Surely interia must play some part of this conumdrum?
To get the car to 70 rather than 60 must use more fuel but only an imeassurable amount.
Kinetic energy is ½mv², and let's assume your car is 1500kg. 60mph is ~27m/s; 70mph is ~31m/s.
At 60mph, your car has a kinetic energy of ½×1500×27² = 547kJ. At 70mph, it's ½×1500×31² = 721kJ, a difference of 174kJ.
Internal combustion engines run at an average efficiency of about 20% and a maximum of no more than 40%. As high load is where engines are more efficient, let's use 33.3% (1/3) as the number to make the maths easier. Ignoring friction and additional wind resistance for the moment, our engine needs to burn 174×3 = 522kJ of fuel to generate the required additional kinetic energy.
Petrol has an energy density of 32MJ/litre; diesel is around 36MJ/litre; 522kJ is thus somewhere between 1/60 and 1/70 of a litre; about a tablespoon extra over the time you take to change speed.
So accelerating from 60mph to 70mph costs you about 2p on top of the fuel you're using to maintain the 60mph in the first place.
522kJ is about 26g of Mars Bar; a so-called "fun size" Mars Bar is just under 20g.
When the car is at 70 would it not then take the same amount of mpg to keep it there?
With frictionless bearings and tyres in a vacuum, yes, it would. As already stated, the majority of drag on a car at speed is wind resistance.
If you've ever ridden a bicycle with multiple gears, you'll realize that on the flat, your maximum speed is not regulated by your legs' maximum rotation. A bike and rider are pretty poor aerodynamically, so at only 20mph, 80% of the energy exerted by the rider is in overcoming wind resistance, and that goes up with the square of the speed.
A car is in exactly the same position, but with better aerodynamics and stronger "legs", the numbers are just a bit higher.
If your postulate were correct, cars would be unlimited in their top speed — a small engine would eventually provide the energy to get to any speed and hold it there.
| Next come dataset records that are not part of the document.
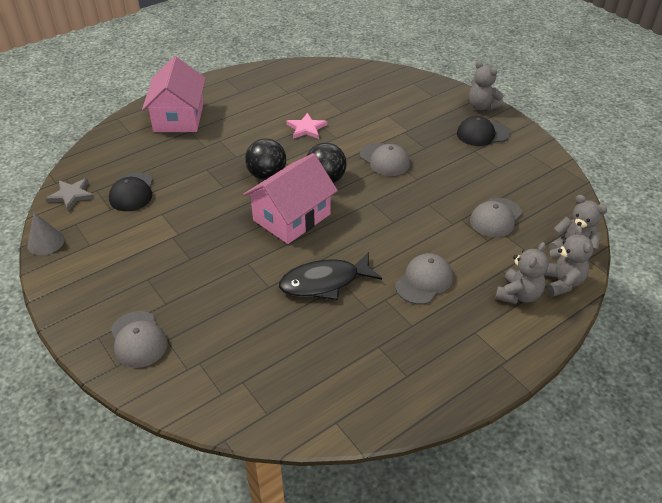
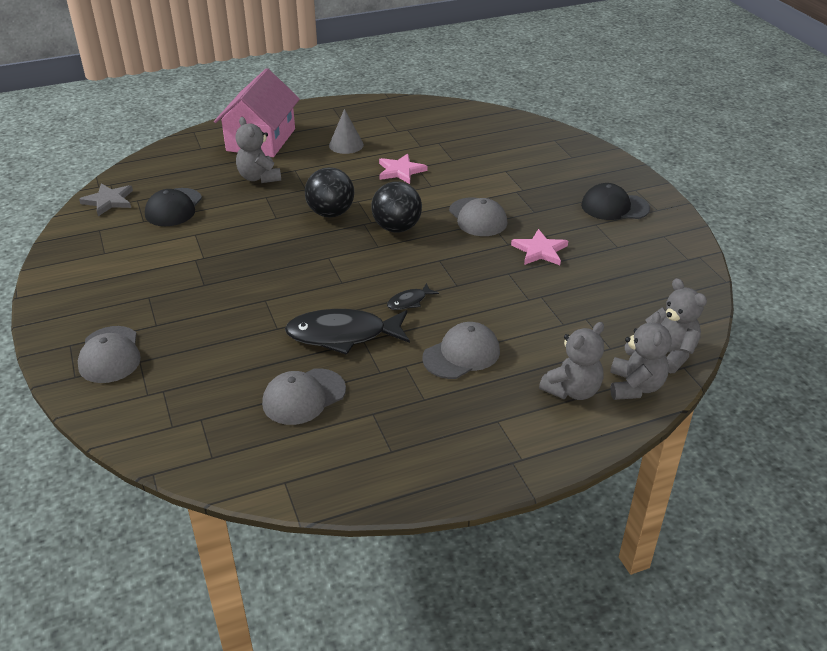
camera: 15 degrees right, 5 degrees down
(46, 242) = (60, 243): grey cone -> grey cone (346, 145)
(292, 217) = (338, 261): pink house -> none
(364, 243) = (409, 301): none -> black fish
(444, 180) = (540, 250): none -> pink star
(481, 106) = (629, 177): grey teddy bear -> grey teddy bear (259, 177)
(495, 218) = (585, 301): grey cap -> grey cap (303, 397)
That's clearly not the case, though, which is why you need the best part of a thousand horsepower to get to 250mph.
The optimum speed for economy in any car is slow: I'd guess around 30mph depending on the gearing. The myth that 55 or 56mph is optimum comes from the old days of fuel consumption measurement when figures were quoted at constant 56 and constant 75mph. Many cars' designs (engine/gearing matches) were influenced by the desire to give good 56mph figures, but that's still too fast for best economy as the wind resistance is dominating at that speed.
In summary, drive at a speed you're comfortable with, bearing in mind that the faster you go, the worse your economy gets at a worse-than-linear rate.